Mechanisms of modulation of N-methyl-D-aspartate (NMDA) receptors by mutant huntingtin Fan, Mannie Man Yee


Evidence supports a role for neuronal damage arising from excessive activation of glutamate receptors (especially the NMDA subtype) in the pathogenesis of Huntington's disease (HD), although clinical trials involving NMDA receptor inhibition have mostly failed. Further understanding of the underlying molecular mechanisms is therefore needed to refine therapeutic approaches.

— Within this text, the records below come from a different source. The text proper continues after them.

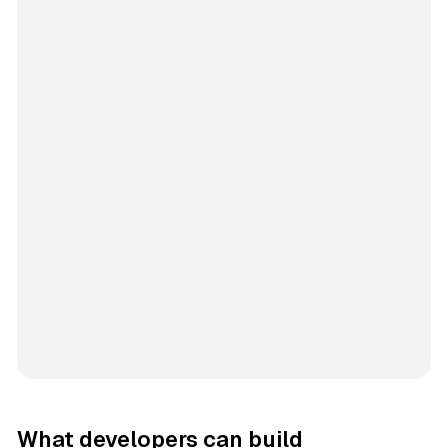
What developers can build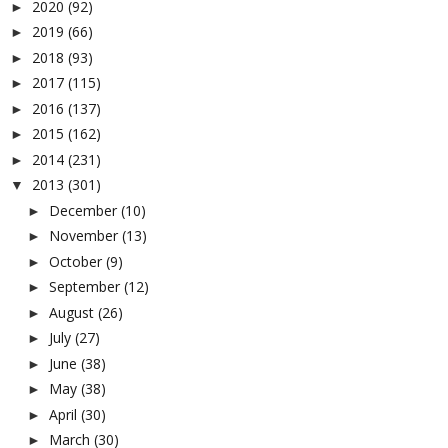
2020
(92)
►
2019
(66)
►
2018
(93)
►
2017
(115)
►
2016
(137)
►
2015
(162)
►
2014
(231)
►
2013
(301)
▼
December
(10)
►
November
(13)
►
October
(9)
►
September
(12)
►
August
(26)
►
July
(27)
►
June
(38)
►
May
(38)
►
April
(30)
►
March
(30)
►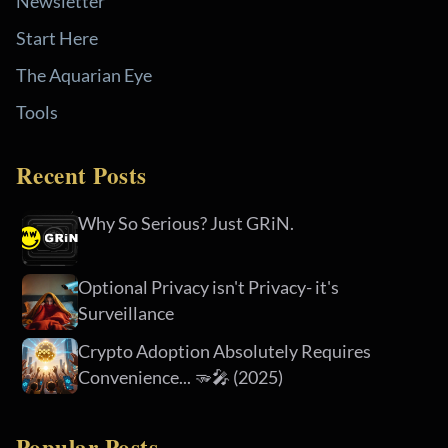
Newsletter
Start Here
The Aquarian Eye
Tools
Recent Posts
Why So Serious? Just GRiN.
Optional Privacy isn't Privacy- it's
Surveillance
Crypto Adoption Absolutely Requires
Convenience... 🫳🎤 (2025)
Popular Posts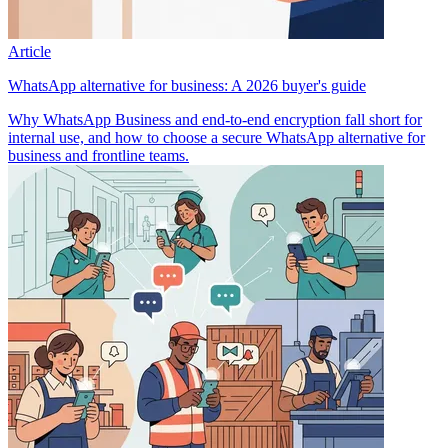
Article
WhatsApp alternative for business: A 2026 buyer's guide
Why WhatsApp Business and end-to-end encryption fall short for
internal use, and how to choose a secure WhatsApp alternative for
business and frontline teams.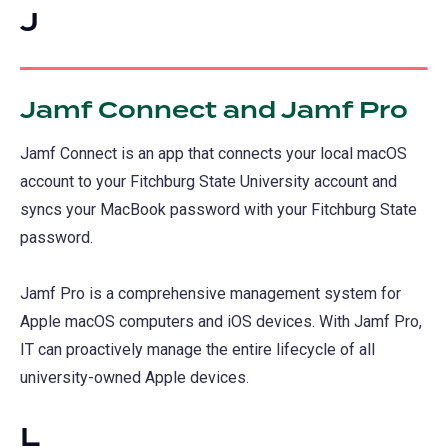
J
Jamf Connect and Jamf Pro
Jamf Connect is an app that connects your local macOS
account to your Fitchburg State University account and
syncs your MacBook password with your Fitchburg State
password.
Jamf Pro is a comprehensive management system for
Apple macOS computers and iOS devices. With Jamf Pro,
IT can proactively manage the entire lifecycle of all
university-owned Apple devices.
L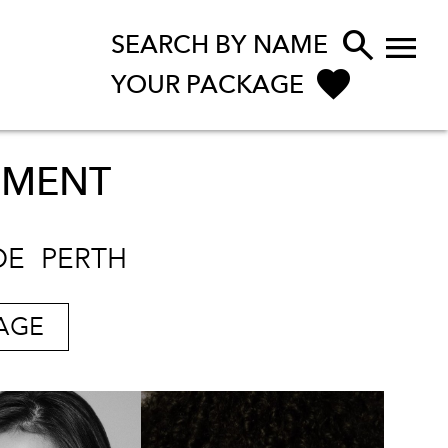


SEARCH BY NAME
YOUR PACKAGE
PMENT
DE
PERTH
AGE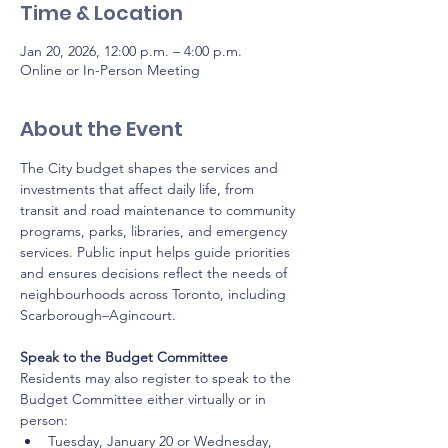
Time & Location
Jan 20, 2026, 12:00 p.m. – 4:00 p.m.
Online or In-Person Meeting
About the Event
The City budget shapes the services and 
investments that affect daily life, from 
transit and road maintenance to community 
programs, parks, libraries, and emergency 
services. Public input helps guide priorities 
and ensures decisions reflect the needs of 
neighbourhoods across Toronto, including 
Scarborough–Agincourt.
Speak to the Budget Committee
Residents may also register to speak to the 
Budget Committee either virtually or in 
person:
Tuesday, January 20 or Wednesday, 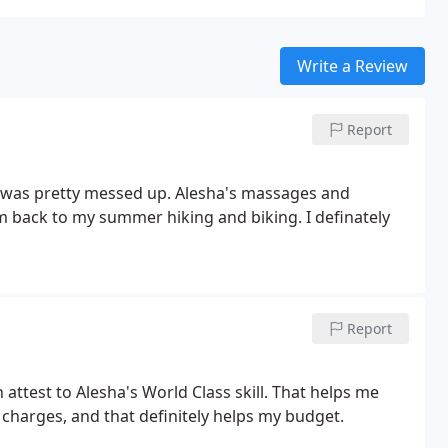
Write a Review
Report
k was pretty messed up. Alesha's massages and
m back to my summer hiking and biking. I definately
Report
ttest to Alesha's World Class skill. That helps me
charges, and that definitely helps my budget.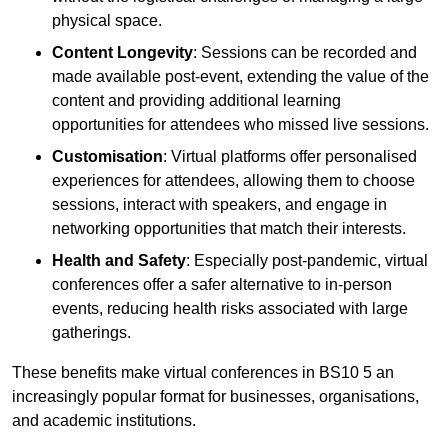
physical space.
Content Longevity
: Sessions can be recorded and
made available post-event, extending the value of the
content and providing additional learning
opportunities for attendees who missed live sessions.
Customisation
: Virtual platforms offer personalised
experiences for attendees, allowing them to choose
sessions, interact with speakers, and engage in
networking opportunities that match their interests.
Health and Safety
: Especially post-pandemic, virtual
conferences offer a safer alternative to in-person
events, reducing health risks associated with large
gatherings.
These benefits make virtual conferences in BS10 5 an
increasingly popular format for businesses, organisations,
and academic institutions.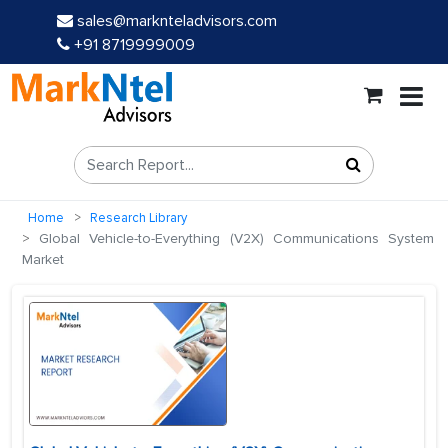
sales@marknteladvisors.com
+91 8719999009
Home
Research Library
Global Vehicle-to-Everything (V2X) Communications System
Market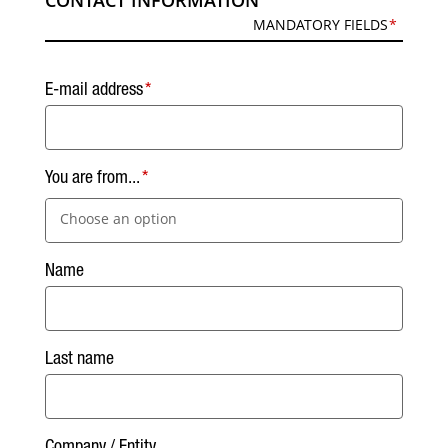
CONTACT INFORMATION
MANDATORY FIELDS
E-mail address
You are from...
Choose an option
Name
Last name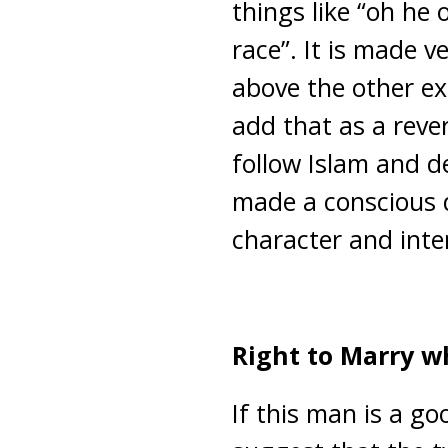
things like “oh he 
race”. It is made v
above the other exc
add that as a reve
follow Islam and de
made a conscious d
character and inte
Right to Marry 
If this man is a go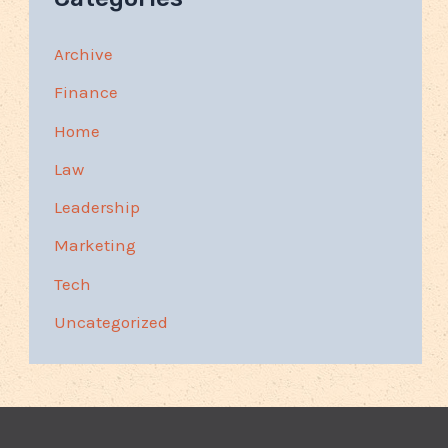
Archive
Finance
Home
Law
Leadership
Marketing
Tech
Uncategorized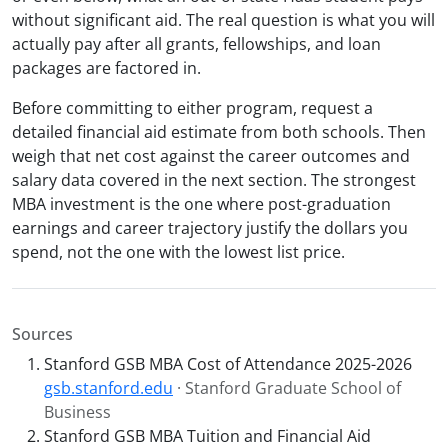
without significant aid. The real question is what you will
actually pay after all grants, fellowships, and loan
packages are factored in.
Before committing to either program, request a
detailed financial aid estimate from both schools. Then
weigh that net cost against the career outcomes and
salary data covered in the next section. The strongest
MBA investment is the one where post-graduation
earnings and career trajectory justify the dollars you
spend, not the one with the lowest list price.
Sources
Stanford GSB MBA Cost of Attendance 2025-2026
gsb.stanford.edu
· Stanford Graduate School of
Business
Stanford GSB MBA Tuition and Financial Aid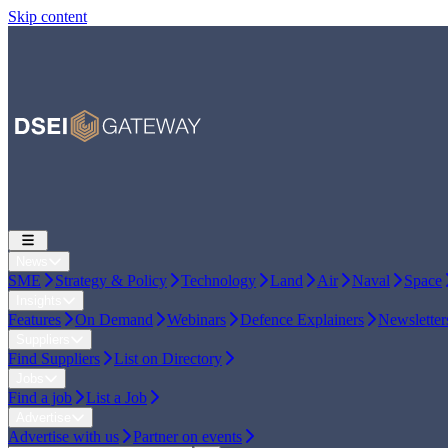
Skip content
News
SME
Strategy & Policy
Technology
Land
Air
Naval
Space
Insights
Features
On Demand
Webinars
Defence Explainers
Newsletter
Suppliers
Find Suppliers
List on Directory
Jobs
Find a job
List a Job
Advertise
Advertise with us
Partner on events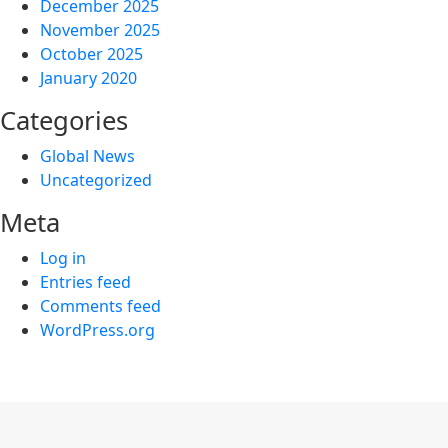
December 2025
November 2025
October 2025
January 2020
Categories
Global News
Uncategorized
Meta
Log in
Entries feed
Comments feed
WordPress.org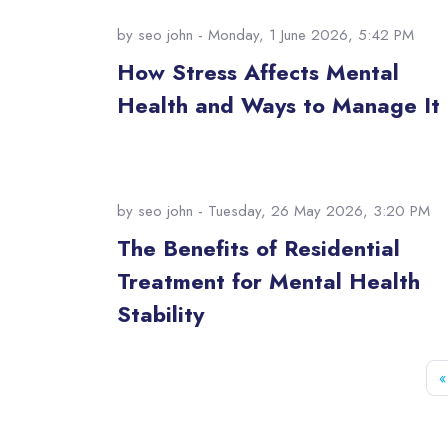
by
seo john
- Monday, 1 June 2026, 5:42 PM
How Stress Affects Mental
Health and Ways to Manage It
by
seo john
- Tuesday, 26 May 2026, 3:20 PM
The Benefits of Residential
Treatment for Mental Health
Stability
«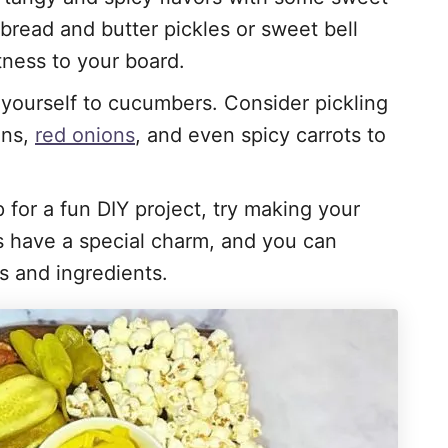
 bread and butter pickles or sweet bell
tness to your board.
t yourself to cucumbers. Consider pickling
ans,
red onions
, and even spicy carrots to
up for a fun DIY project, try making your
 have a special charm, and you can
s and ingredients.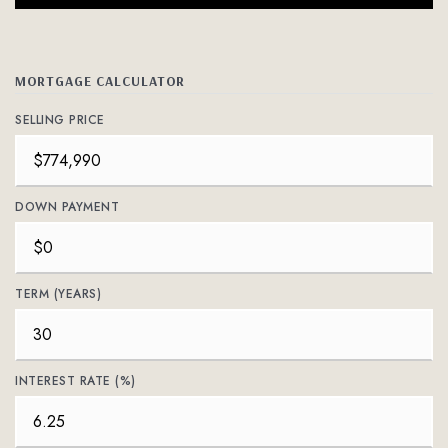
MORTGAGE CALCULATOR
SELLING PRICE
DOWN PAYMENT
TERM (YEARS)
INTEREST RATE (%)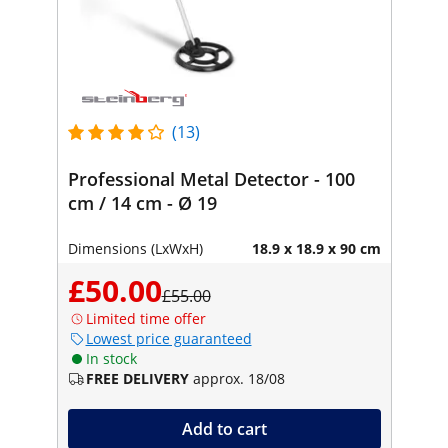
(13)
Professional Metal Detector - 100
cm / 14 cm - Ø 19
Dimensions (LxWxH)
18.9 x 18.9 x 90 cm
£50.00
£55.00
Limited time offer
Lowest price guaranteed
In stock
FREE DELIVERY
approx. 18/08
Add to cart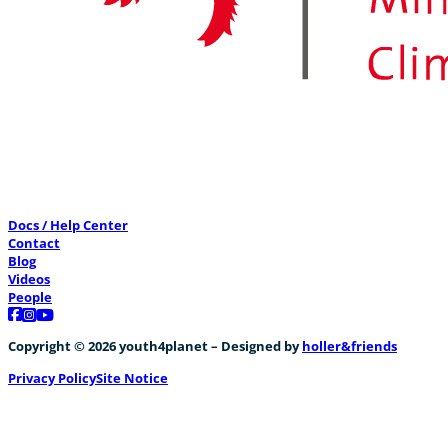
Docs / Help Center
Contact
Blog
Videos
People
Follow us on Facebook
Follow us on Instagram
Follow us on YouTube
Copyright © 2026 youth4planet – Designed by
holler&friends
Privacy Policy
Site Notice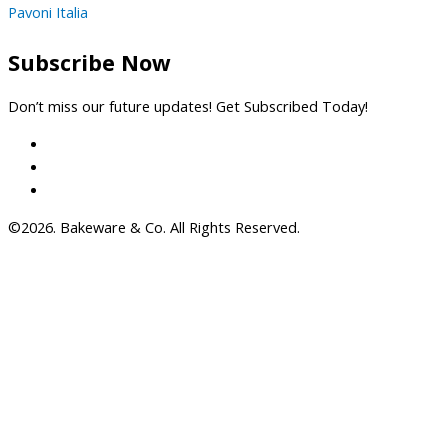
Pavoni Italia
Subscribe Now
Don’t miss our future updates! Get Subscribed Today!
©2026. Bakeware & Co. All Rights Reserved.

My work has focused on the elucidation of molecular pathways linking huntingtin (htt) to NMDA receptors (NMDARs). I found that NMDAR subunits NR1/NR2B are shifted from internal pools to the plasma membrane, with faster NMDAR insertion to the surface in striatal neurons from YAC72 HD mice. YAC72 striatum shows a relative enrichment of NR1 C2' isoforms in the vesicle/microsome-enriched fraction and preferential association of these isoforms with NR2B subunits, suggesting alternative splicing of NR1 may favour faster forward trafficking of receptors to potentiate NMDAR current and toxicity in this HD mouse model. I demonstrated co-localization and interaction of the htt-interacting protein HIP-1 and actin-crosslinking α-actinin proteins, together in a complex with NMDARs in mouse striatal neurons and forebrain tissue. In fact, HIP-1 can directly interact with α-actinin, thus providing a physical link between htt and NMDARs. To broaden the search for candidate proteins mediating the effects of mutant htt (mhtt) on NMDAR function, I collaborated with Kinexus Bioinformatics Corp. to examine expression patterns of a variety of protein kinases, phosphatases, and heat shock/stress proteins, in HEK cells over-expressing NR1/NR2B-type NMDARs and wild-type or mutant htt. Multiple proteins involved in the heat shock response pathway, including Hsp-70 and CK2, show altered subcellular distribution with co-expression of mhtt and NR1/NR2B, an effect potentiated by NMDAR stimulation. CK2 expression is also elevated in striatal tissue from YAC HD mice, and its activity plays a protective role against NMDAR toxicity. Altered expression of stress response proteins in the presence of mhtt and NR1/NR2B may reflect anattempt to mitigate mhtt-induced sensitivity to excitotoxicity. Findings from this thesis provide additional insight into the molecular mechanisms underlying increased NMDAR-mediated excitotoxicity in the YAC mouse model of HD. Target molecules and pathways identified in this work may contribute to the optimization of strategies for the treatment of HD.